When a Managed Card is used, the user must authenticate to the identity provider (IP), in order to get a token. The choices of authentication type are username/password, Kerberos, X509 certificate or a Self-Issued card. Each authentication type offers its own advantages and disadvantages.
· Usernames and passwords are easy to deploy, and users are familiar with them, but because they employ shared secrets they are also subject to social engineering attacks.
· Kerberos is great if your users are at work and using a card to access a federation partner’s site or web service, or accessing internal services that run on other platforms and usually can’t leverage their Windows identity. Since the user doesn’t need to enter extra credential info when they use the card, it requires little user interaction. The downside of Kerberos is that it doesn’t work well for many usage scenarios, such as when the user isn’t at work.
· X509 certificate backed cards can offer strong security, so are a good choice in high value scenarios. However the scenario needs to be of high enough value to justify the distributing and managing soft certificates or smart cards.
· Self-issued backed cards offer a streamlined experience since using them doesn’t require extra user interaction (though the user can choose to PIN protect their self-issued card). Of course, the self-issued card is stored on the machines it is used on, so it is probably not a good idea to use self-issued cards on a less trustworthy machine. (Does your friend really run an up-to-date virus scanner on his/her home machine?)
Those are the choices for picking a single authentication method. But what about cases where it could be useful to have a single card that can support different authentication methods? An example scenario is one where a user has a card on her laptop, which when she is at work and uses Kerberos, and when she is not at work uses X509 (or some other authentication method).
Specifying alternate authentication methods is fairly straightforward – at least as straightforward as a single authentication method. Alternate authentication methods are specified by including multiple <TokenService> elements in the Managed Card (.crd) file, were each token service can use a different authentication method. Details of this can be found the Identity Selector Interoperability Profile (Section 18.104.22.168).
It is important to note that the Token Services appear in decreasing order of preference. CardSpace uses this order to determine the sequence with which it will attempt to use the token services. CardSpace will first try to retrieve the policy using the metadata location URL from the first token service endpoint in the .crd file. If policy cannot be retrieved from the metadata location, or if the policy does not contain an entry for the specified token service, CardSpace will fail over to the next token service defined in the .crd file.

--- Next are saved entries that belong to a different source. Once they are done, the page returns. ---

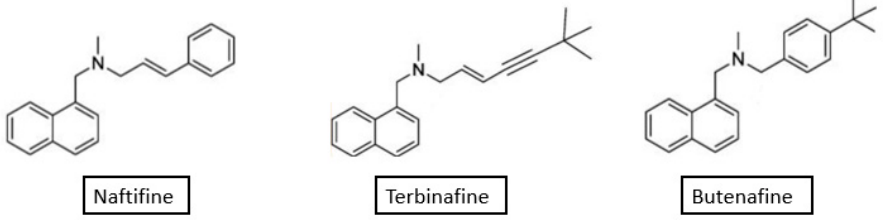
Figure 1. Chemical structures of naftifine, terbinafine, and butenafine. Structures were retrieved from data deposited in or computed by PubChem (https://pubchem.ncbi.nlm.nih.gov, accessed on 10 November 2022).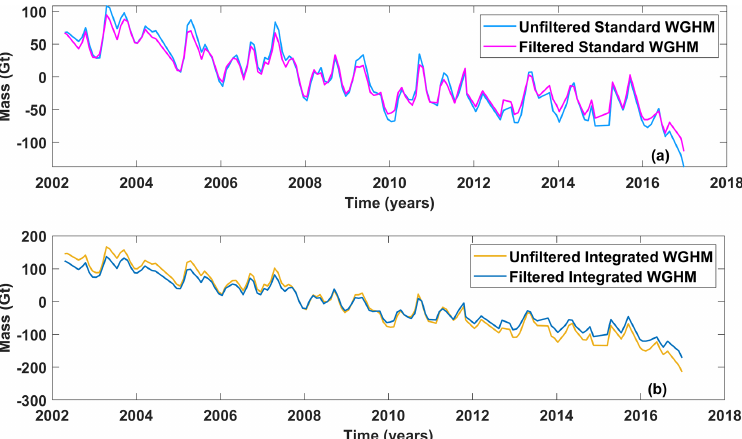
Figure 9. Unfiltered and filtered basin-averaged time series from (a) standard WGHM and (b) integrated WGHM version. Note the different y axis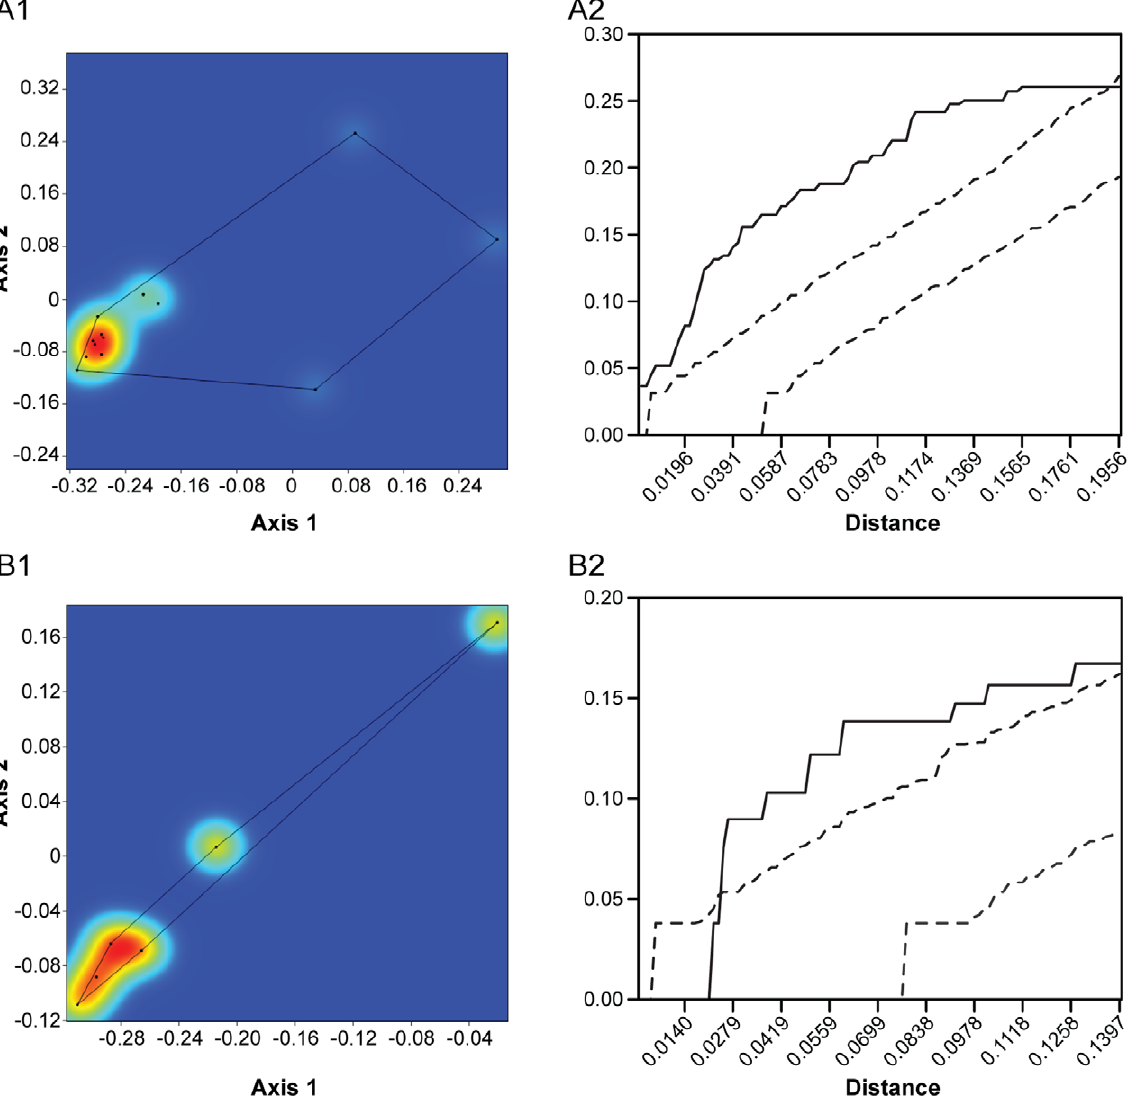
Figure 5. Kernel density and Ripley’s K plots of large carnivorans for the final two time slices studied here. A. 2 – 1.5 Ma; B. Extant fauna. Note markedly different scales between these plots and between plots in Figures 4 and 5. For further discussion, see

<wsx:MetadataSection Dialect=“http://schemas.xmlsoap.org/ws/2004/09/mex“ xmlns=“”>
CardSpace follows this same algorithm for each endpoint: first connect to the metadata endpoint, then retrieve policy for the specific token service endpoint.
For an example, suppose the metadata endpoint for the first service shown in Figure 1 is unavailable, and the metadata endpoint for the second token service does not contain policy for the STS endpoint. In that case, CardSpace will first try to retrieve the policy from the metadata location https://contoso.com/kerb/sts/Mex. Since that URL is unavailable, CardSpace will fail over to the next TokenService element, and retrieve the policy from https://fabrikam.com/STS/mex. However, since in this example, policy is returned, but does not contain information for the token service endpoint https://fabrikam.com/X509/sts, CardSpace will move to the next TokenService. This process continues until the policy is successfully retrieved for a token service, or there are no more token services to try. If the policy is retrieved for a token service, but the token service is not available, no fail-over occurs, at which point CardSpace will show an error to the user.
Now back to the example using Kerberos at work and X509 from home. This can be accomplished with CardSpace by specifying two token services in the .crd file. The first of the endpoints uses Kerberos authentication. The metadata endpoint for the Kerberos token service can be made available only from a machine using the corporate network. Fail over to the x509 endpoint will then occur when the user is not at work.
Let me know if there are questions or comments on how this works. Hopefully this is useful for some more advanced Managed Card scenarios. To learn more I recommend reading the Identity Selector Interoperability Profile, as well as chapter 3 of ‘Understanding Windows CardSpace’ . In the spirit of full disclosure, I’m co-author on the book so have been hesitant to self promote, but I’m mentioning it here as I really think it is relevant, and sincerely hope others find it useful.